WHAT IS EXPECTED: The word "parameter" turns up on some lines of this data; say how many, and give no other text.

☆ ☆ ☆

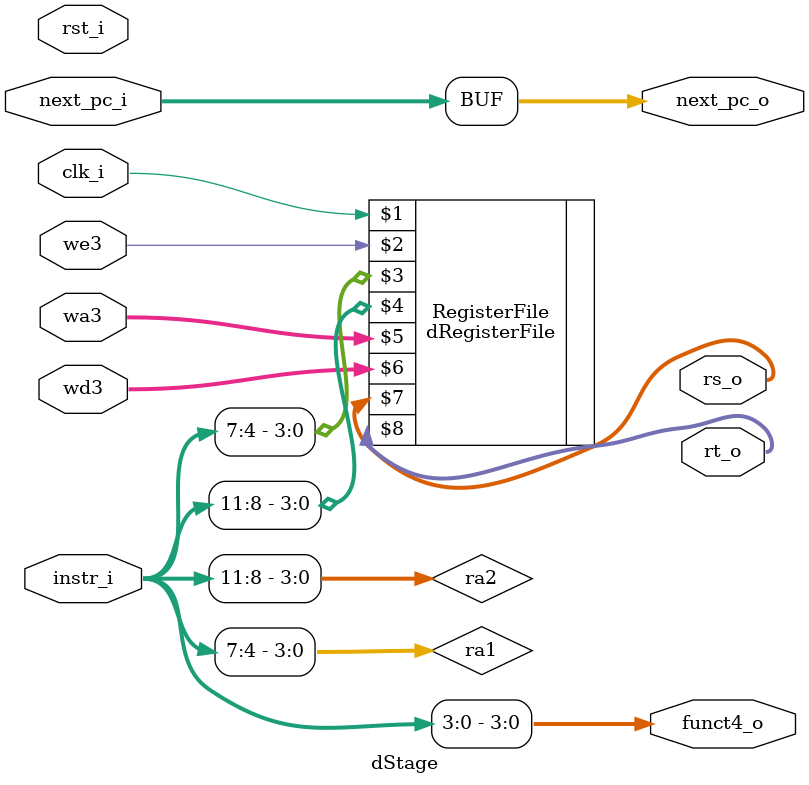
<source format=sv>
module dStage #(
    parameter I = 16, 
    parameter P = 16,
    parameter D = 16,
    parameter R = 4,
    parameter F = 4
) (
	 input logic         clk_i, rst_i,
     input logic [P-1:0] next_pc_i,
     input logic         we3,
     input logic [I-1:0] instr_i,
     input logic [R-1:0] wa3,
     input logic [D-1:0] wd3,
    output logic [P-1:0] next_pc_o,
    output logic [F-1:0] funct4_o,
    output logic [D-1:0] rs_o, rt_o
);
    logic [F-1:0] ra1, ra2;
    assign ra1 = instr_i[R+F:F];
    assign ra2 = instr_i[R+R+F:R+F];
    assign next_pc_o = next_pc_i;
    assign funct4_o = instr_i[F:0];

    dRegisterFile #(R, D)
        RegisterFile(clk_i, we3, 
                    ra1,//instr_i[R+F:F+1], 
                    ra2,//instr_i[R+R+F:R+F+1], 
                    wa3, 
                    wd3, 
                    rs_o, rt_o);
    
endmodule
</source>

☆ ☆ ☆

ANSWER AREA: 5